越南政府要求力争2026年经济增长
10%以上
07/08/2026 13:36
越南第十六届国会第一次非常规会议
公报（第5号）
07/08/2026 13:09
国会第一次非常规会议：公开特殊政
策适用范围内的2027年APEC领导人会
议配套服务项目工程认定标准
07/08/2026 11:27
- - - - - - -
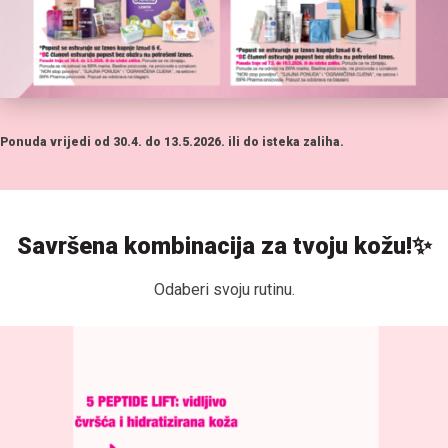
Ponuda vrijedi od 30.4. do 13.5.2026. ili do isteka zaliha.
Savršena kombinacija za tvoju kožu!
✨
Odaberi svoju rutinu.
- - - - - - -
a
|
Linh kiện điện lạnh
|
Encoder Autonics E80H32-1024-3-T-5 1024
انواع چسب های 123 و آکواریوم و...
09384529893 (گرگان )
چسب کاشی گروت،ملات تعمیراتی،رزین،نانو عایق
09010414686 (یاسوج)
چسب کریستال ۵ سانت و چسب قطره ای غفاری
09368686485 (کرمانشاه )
- - - - - - -
▸ WHAT THE TASK REQUIRES
Reproduce the lines starting with the line containing "越南政府要求力争2026年经济增长" and going on through the line containing "07/08/2026 11:27", swapping "非常规会议" for "特别会议" and leaving everything else unchanged.

▸ OUTPUT FOR THIS TASK
越南政府要求力争2026年经济增长
10%以上
07/08/2026 13:36
越南第十六届国会第一次特别会议
公报（第5号）
07/08/2026 13:09
国会第一次特别会议：公开特殊政
策适用范围内的2027年APEC领导人会
议配套服务项目工程认定标准
07/08/2026 11:27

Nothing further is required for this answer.